[[ Dataset content, beginning ]]

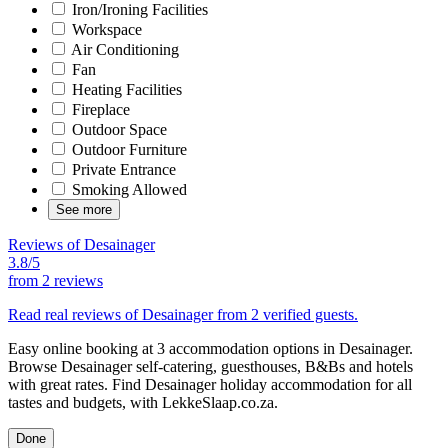
Iron/Ironing Facilities
Workspace
Air Conditioning
Fan
Heating Facilities
Fireplace
Outdoor Space
Outdoor Furniture
Private Entrance
Smoking Allowed
See more
Reviews of Desainager
3.8/5
from
2 reviews
Read real reviews of Desainager from 2 verified guests.
Easy online booking at 3 accommodation options in Desainager.
Browse Desainager self-catering, guesthouses, B&Bs and hotels
with great rates. Find Desainager holiday accommodation for all
tastes and budgets, with LekkeSlaap.co.za.
Done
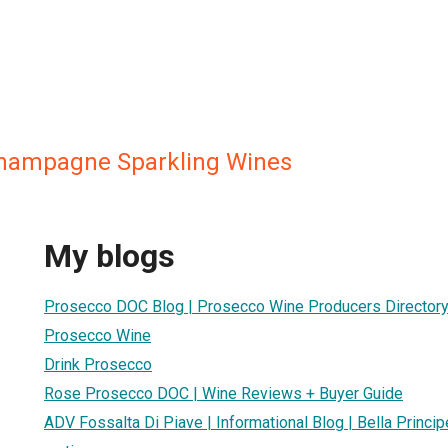
Champagne Sparkling Wines
My blogs
Prosecco DOC Blog | Prosecco Wine Producers Directory |
Prosecco Wine
Drink Prosecco
Rose Prosecco DOC | Wine Reviews + Buyer Guide
ADV Fossalta Di Piave | Informational Blog | Bella Princ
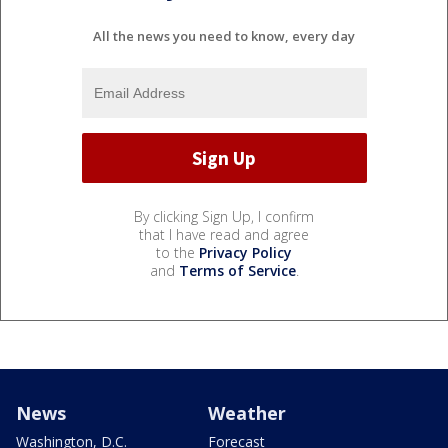
All the news you need to know, every day
By clicking Sign Up, I confirm
that I have read and agree
to the
Privacy Policy
and
Terms of Service
.
News
Weather
Washington, D.C.
Forecast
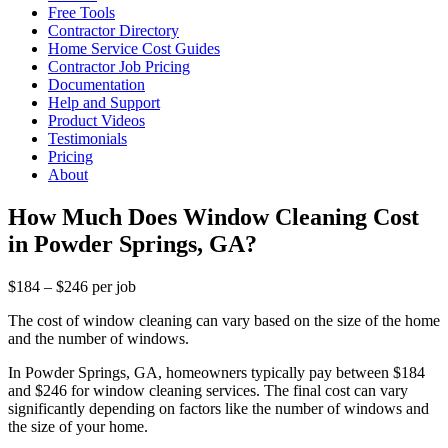
Free Tools
Contractor Directory
Home Service Cost Guides
Contractor Job Pricing
Documentation
Help and Support
Product Videos
Testimonials
Pricing
About
How Much Does Window Cleaning Cost
in Powder Springs, GA?
$184 – $246 per job
The cost of window cleaning can vary based on the size of the home
and the number of windows.
In Powder Springs, GA, homeowners typically pay between $184
and $246 for window cleaning services. The final cost can vary
significantly depending on factors like the number of windows and
the size of your home.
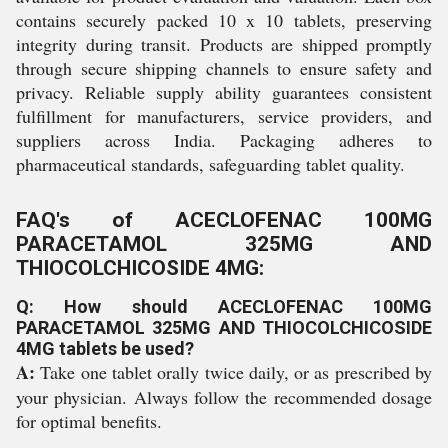
contains securely packed 10 x 10 tablets, preserving
integrity during transit. Products are shipped promptly
through secure shipping channels to ensure safety and
privacy. Reliable supply ability guarantees consistent
fulfillment for manufacturers, service providers, and
suppliers across India. Packaging adheres to
pharmaceutical standards, safeguarding tablet quality.
FAQ's of ACECLOFENAC 100MG
PARACETAMOL 325MG AND
THIOCOLCHICOSIDE 4MG:
Q: How should ACECLOFENAC 100MG
PARACETAMOL 325MG AND THIOCOLCHICOSIDE
4MG tablets be used?
A:
Take one tablet orally twice daily, or as prescribed by
your physician. Always follow the recommended dosage
for optimal benefits.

[[ Dataset content, end ]]

(Work task): Would you copy every line of the entries that includes the word "number"?

(Your solution):
and the number of windows.
significantly depending on factors like the number of windows and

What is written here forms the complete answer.